There is some divine knowledge of Akal which we can not percive with our five sensse so Akal gives us Sixth sense to get it.

It can be felt,even while describing it the listener may not be able to understand if he read(as seeing sense is there) or listen(as hearing sense is there).

Nanak Kathan Karra Saar(O Nanak,describing the essense is difficult)

Jees Nu Tu Jannya Soi Jan Jane(To whom You(Akal) make to understand that person only understands).

In Guru Granth Sahib Ji beads of wood(Japni Kath Ki) is not encouraged by Bhagat Kabeer Ji.

Just by repeating name in Akalustat of Dasham Granth Guru Says,'There is a bird called Poodna,who keeps on saying Tuhi Tuhi(you only).But that does not mget salvation.if by saying mechnicaly we were to get salvation then that bird could have got.

Das here wants to take a dig at our own missioanier(Das do respect Kala Afghana Sahib but it is worth considering)It was said by Sant Singh Ji Maskeen as well perhaps it may be found in Adi Guru Granth Sahib Ji or may be in other scripture.

If donkey is laden with holy scripture then it does not makes him wise.So if a missionarry just read and make scripture by heart and 'record' it in mind that does not make him guide of mankind.Das is sorry that it was a bit offensive but it was as a result of an interaction with a missioanary of Das.

Both agreed that to end ritualism,we will have to use spritualism.Intellectualism may not succed to end ritualism.As Vedanta was defeated by bhakti in past.But Gurmat has both bhakti and Gyan.


----------



## BabbarSher (Mar 1, 2005)

Dear Vijaydeep: 

What is sikhi? 

Is it all about reading scriptures without understanding?

Is it all about reading and understanding, but doing nothing practically? 

Is it all about reading, understanding and inculcating the teachings in one's life? 

Will God be achieved by going Yoga's or Dasam Dwaar, or will we achieve him by Sehaj and by coming into his will? 

The things like Dasam Dawar you are describing are not spirtualism of sikhism, Going for such stuff by meditation will only lead to Haume, nothing more or less. 

Sikhi advises living truthful life in accordance with His Hukum and doing sacchi Kaar. Following such a a truthful life people are liberated. 

Please have a look at the following link.

http://www.srigranth.org/servlet/gurbani.gurbani?Action=Page&Param=68&punjabi=t&id=2747


----------



## Arvind (Mar 1, 2005)

STORED DATA
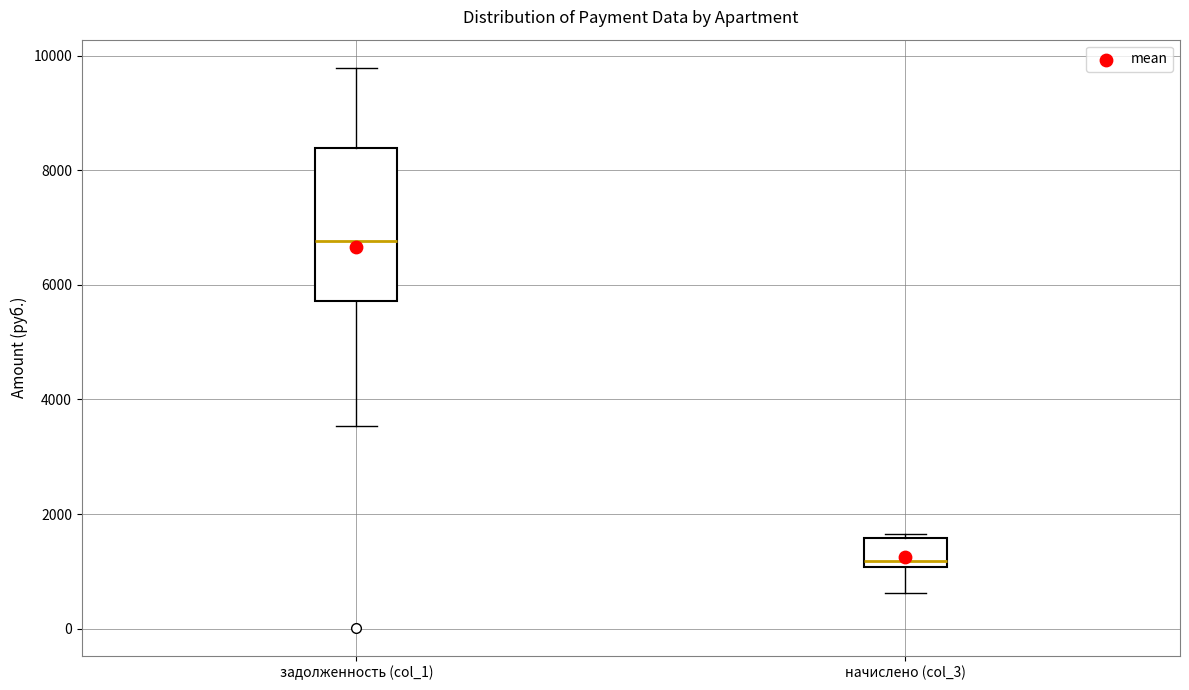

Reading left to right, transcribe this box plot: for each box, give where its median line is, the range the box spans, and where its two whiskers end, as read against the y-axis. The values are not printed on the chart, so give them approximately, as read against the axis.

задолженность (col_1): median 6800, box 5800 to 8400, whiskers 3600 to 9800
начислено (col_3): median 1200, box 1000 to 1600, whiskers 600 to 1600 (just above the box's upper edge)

WHAT TO WORK ON
Answer these questions using the forum thread:
(a) Which bird is mentioned in the passage from Akalustat, and what does it keep on saying?
(b) According to the first post, what two things does Gurmat have?
(c) In BabbarSher's reply, what will going for things like Dasam Dawar by meditation lead to?
This material was drawn from a different source than the forum thread.

ANSWER FOR THIS EXERCISE
(a) A bird called Poodna, which keeps on saying "Tuhi Tuhi" (you only).
(b) Bhakti and Gyan.
(c) Haume.